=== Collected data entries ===

== == ==

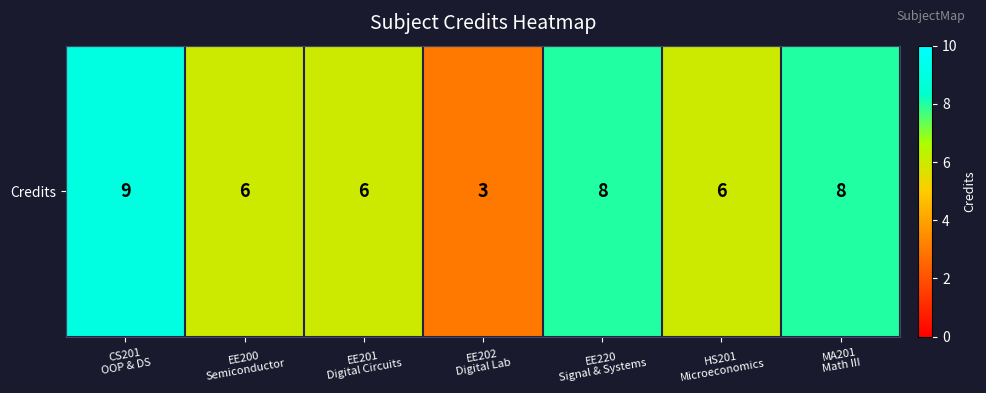

How many series are shown in this chart?

1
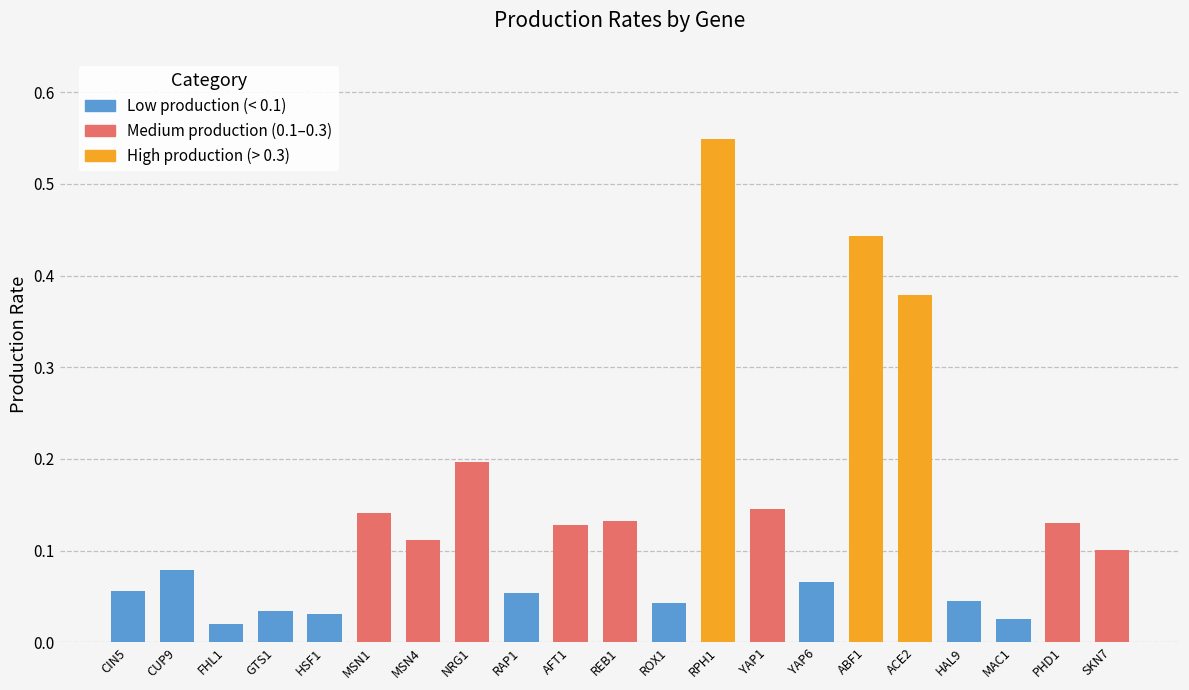

What is the sum of all values?

2.9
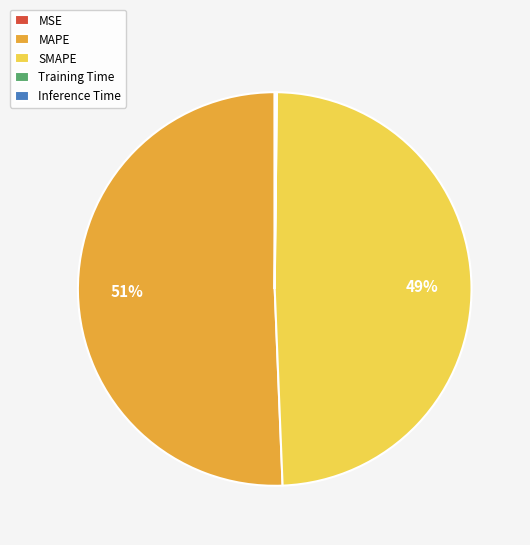

Which category has the biggest portion of the pie?

MAPE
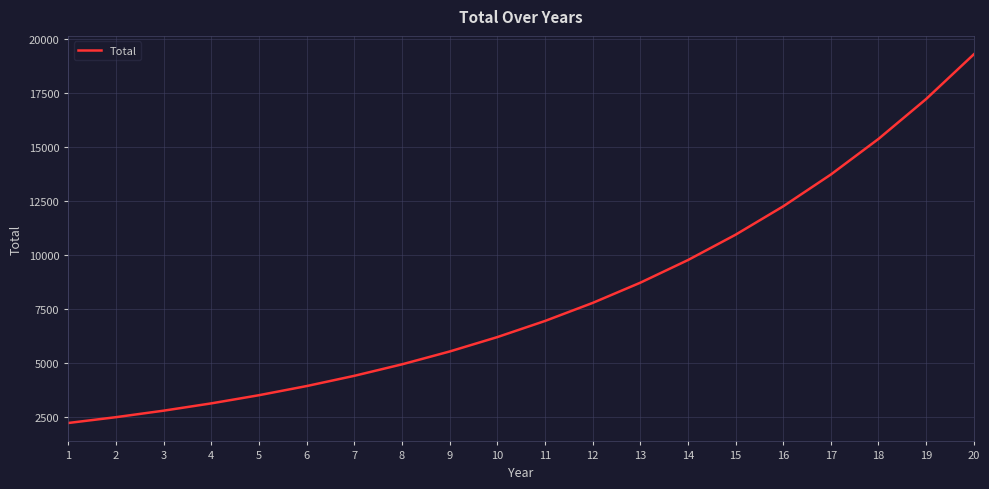

Does the chart display data point markers on the line(s)?

No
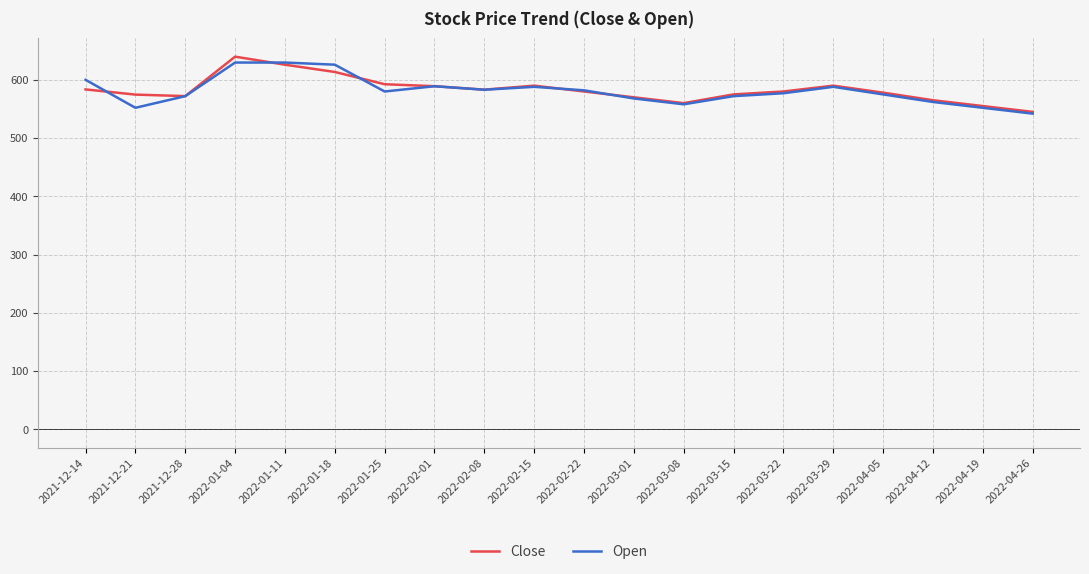

Which series changed the most between 2021-12-28 and 2022-02-01?

Close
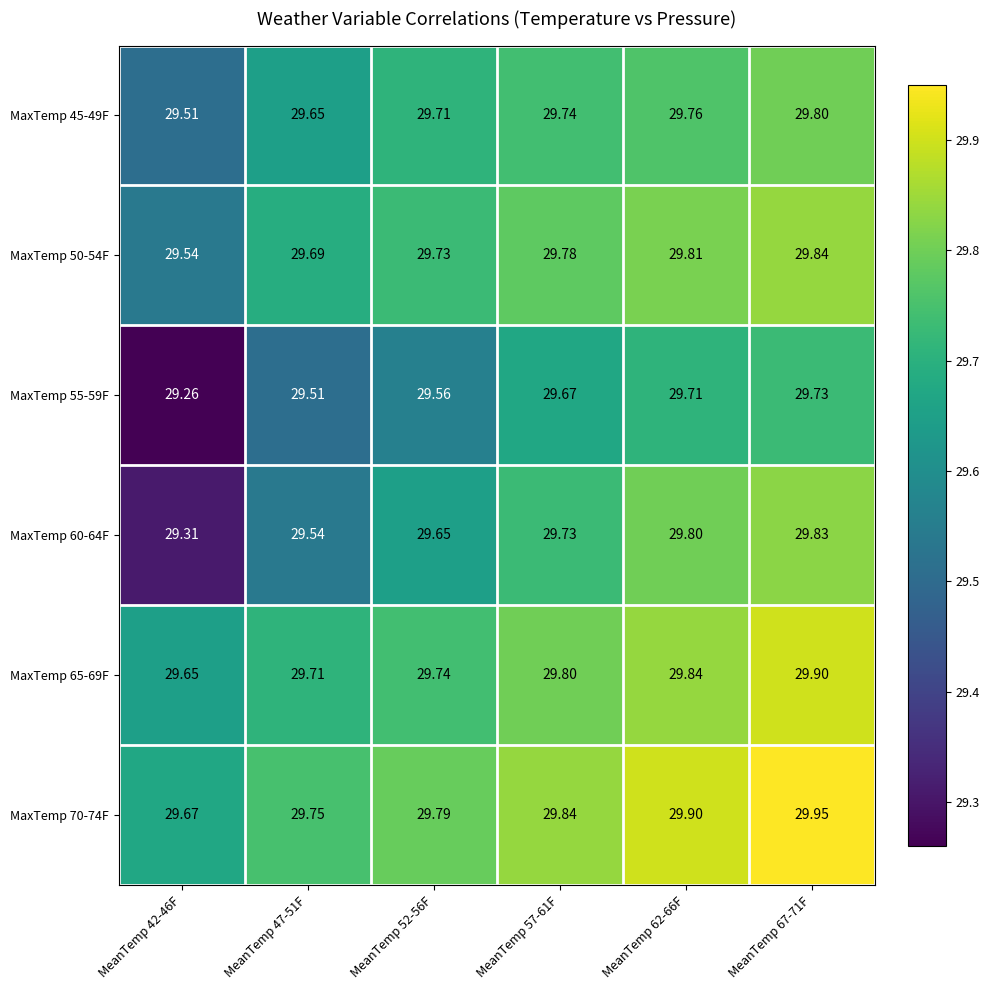

How many series are shown in this chart?

6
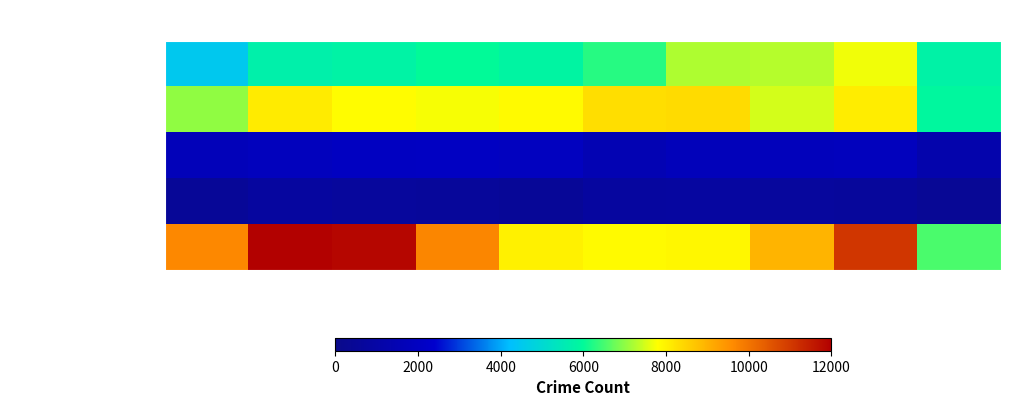

Reading left to right, transcribe all the data shown in this chart.

Aggravated Assault: 2015=4480	2016=5713	2017=5793	2018=6002	2019=5841	2020=6265	2021=7242	2022=7280	2023=7710	2024=5767
Aggravated Battery: 2015=7019	2016=8086	2017=7845	2018=7735	2019=7858	2020=8320	2021=8347	2022=7491	2023=8078	2024=5927
Criminal Sexual Assault: 2015=1703	2016=1851	2017=1977	2018=2033	2019=1913	2020=1489	2021=1740	2022=1800	2023=1831	2024=1231
Homicide: 2015=496	2016=786	2017=672	2018=588	2019=499	2020=787	2021=804	2022=724	2023=626	2024=421
Robbery: 2015=9638	2016=11960	2017=11880	2018=9681	2019=7995	2020=7855	2021=7920	2022=8963	2023=11053	2024=6530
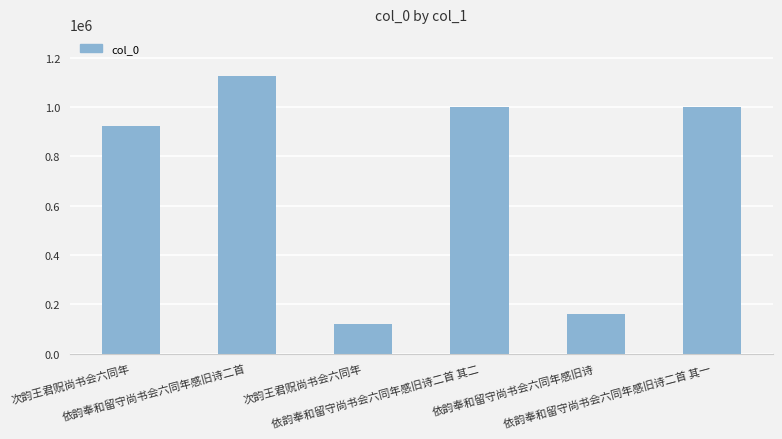

Are the bars horizontal?

No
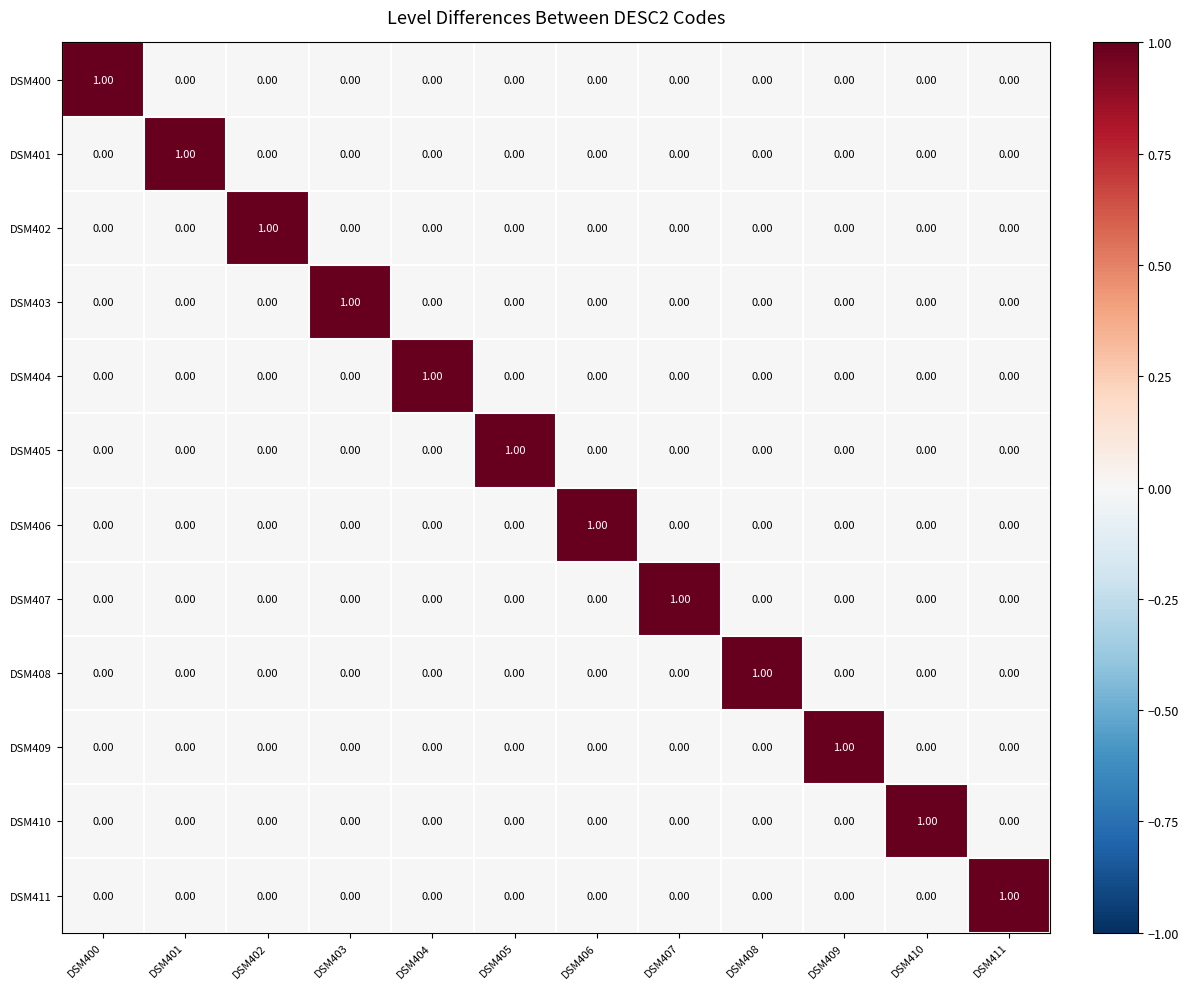

At how many categories does at least one series exceed 0?

12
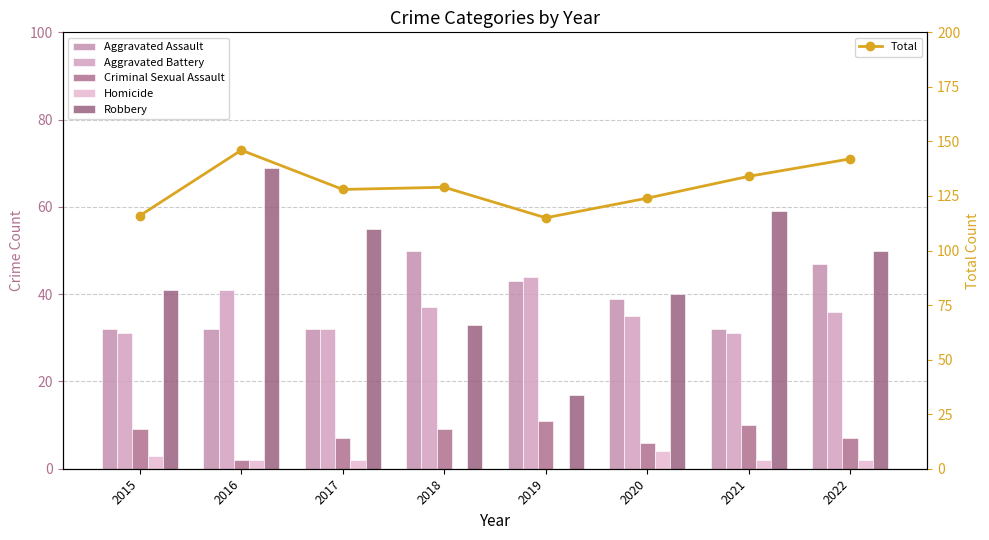

What is the average value of the Total series?

129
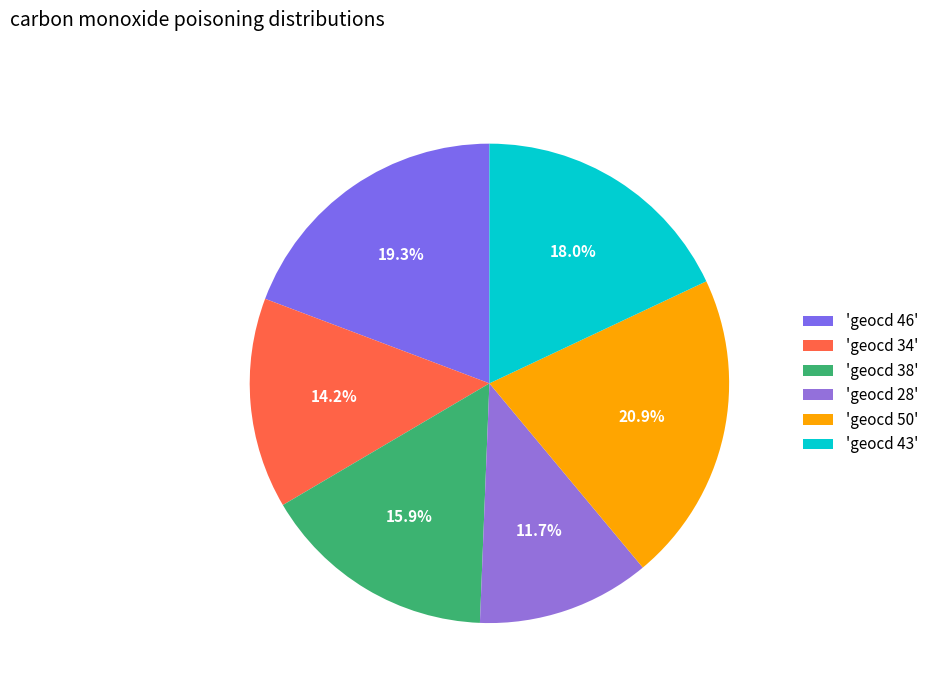

How many slices are in this pie chart?

6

== == ==

Reproduce all of the data above verbatim, omitting the pictures.

How many series are shown in this chart?

1

What is the sum of all values?

2.9

Which category has the biggest portion of the pie?

MAPE

Does the chart display data point markers on the line(s)?

No

Which series changed the most between 2021-12-28 and 2022-02-01?

Close

How many series are shown in this chart?

6

Reading left to right, transcribe all the data shown in this chart.

Aggravated Assault: 2015=4480	2016=5713	2017=5793	2018=6002	2019=5841	2020=6265	2021=7242	2022=7280	2023=7710	2024=5767
Aggravated Battery: 2015=7019	2016=8086	2017=7845	2018=7735	2019=7858	2020=8320	2021=8347	2022=7491	2023=8078	2024=5927
Criminal Sexual Assault: 2015=1703	2016=1851	2017=1977	2018=2033	2019=1913	2020=1489	2021=1740	2022=1800	2023=1831	2024=1231
Homicide: 2015=496	2016=786	2017=672	2018=588	2019=499	2020=787	2021=804	2022=724	2023=626	2024=421
Robbery: 2015=9638	2016=11960	2017=11880	2018=9681	2019=7995	2020=7855	2021=7920	2022=8963	2023=11053	2024=6530

Are the bars horizontal?

No

At how many categories does at least one series exceed 0?

12

What is the average value of the Total series?

129

How many slices are in this pie chart?

6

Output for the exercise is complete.